Many alternate implementations have recently been proposed at the circuit level to achieve such a state-preserving leakage control mechanism. As an abstraction of these techniques, the choice between the state-preserving and state-destroying techniques depends on the relative overhead of the additional leakage required to maintain the state as opposed to the cost of restoring the lost state from other levels of the memory hierarchy.

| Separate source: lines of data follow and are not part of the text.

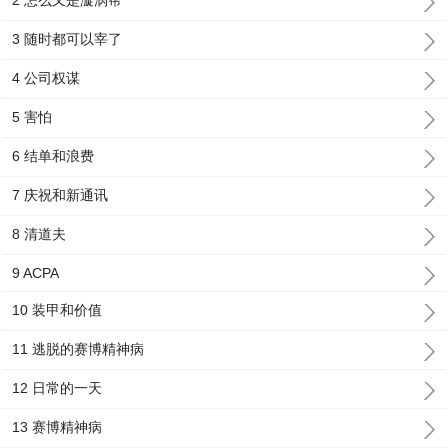
2 怎么又是漩涡帮
3 随时都可以宰了
4 公司权谋
5 害怕
6 结单和浪费
7 庆祝和新通讯
8 清道夫
9 ACPA
10 装甲和价值
11 逃脱的赛博精神病
12 日常的一天
13 赛博精神病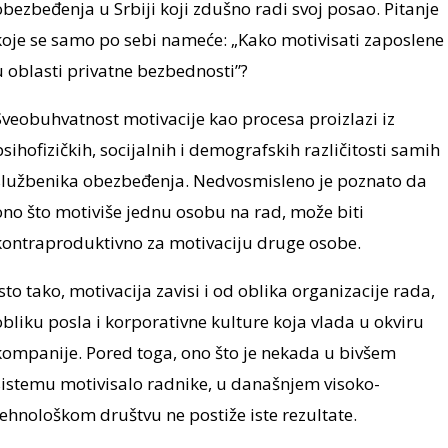
obezbeđenja u Srbiji koji zdušno radi svoj posao. Pitanje
koje se samo po sebi nameće: „Kako motivisati zaposlene
u oblasti privatne bezbednosti”?
Sveobuhvatnost motivacije kao procesa proizlazi iz
psihofizičkih, socijalnih i demografskih različitosti samih
službenika obezbeđenja. Nedvosmisleno je poznato da
ono što motiviše jednu osobu na rad, može biti
kontraproduktivno za motivaciju druge osobe.
Isto tako, motivacija zavisi i od oblika organizacije rada,
obliku posla i korporativne kulture koja vlada u okviru
kompanije. Pored toga, ono što je nekada u bivšem
sistemu motivisalo radnike, u današnjem visoko-
tehnološkom društvu ne postiže iste rezultate.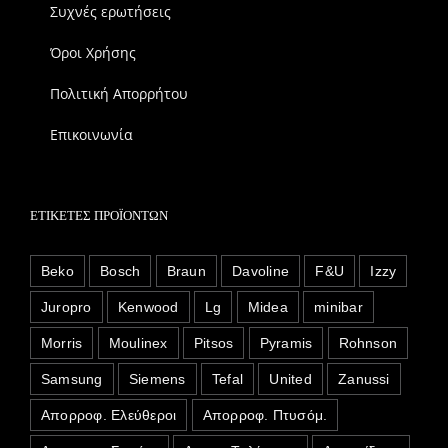
Συχνές ερωτήσεις
Όροι Χρήσης
Πολιτική Απορρήτου
Επικοινωνία
ΕΤΙΚΈΤΕΣ ΠΡΟΪΌΝΤΩΝ
Beko
Bosch
Braun
Davoline
F&U
Izzy
Juropro
Kenwood
Lg
Midea
minibar
Morris
Moulinex
Pitsos
Pyramis
Rohnson
Samsung
Siemens
Tefal
United
Zanussi
Απορροφ. Ελεύθεροι
Απορροφ. Πτυσόμ.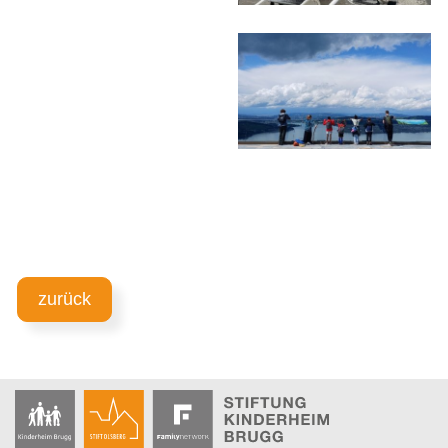
zurück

An important requirement to reduce leakage energy using either a state-preserving or a state-destroying leakage control mechanism is the ability to identify unused resources (or data contained in them). In Yang et al. , the cache size is reduced (or increased) dynamically to optimize the utility of the cache. In Kaxiras et al. , the cache block is supply-gated if it has not been accessed for a period of time.
In Zhou et al. , hardware tracks the hypothetical miss rate and the real miss rate by keeping the tag line active when deactivating a cache line. Then the turn-off interval can be dynamically adjusted based on such information. In Flautner et al.  and Kim et al. , dynamic supply voltage scaling is used to reduce the leakage in the unused portions of the memory.
In contrast to the other schemes, their drowsy cache scheme also preserves data when a cache line is in low leakage mode. The usefulness and practicality of such state-preserving voltage scaling schemes for embedded power-optimized memories is demonstrated in Qin and Rabaey . The focus in Heo et al.  is on reducing bitline leakage power using leakage-biased bitlines.
The technique turns off precharging transistors of unused subbanks to reduce bitline leakage, and actual bitline precharging is delayed until the subbank is accessed. All these techniques for cache power optimization can also be applied to reduce the leakage energy in the MPSoC.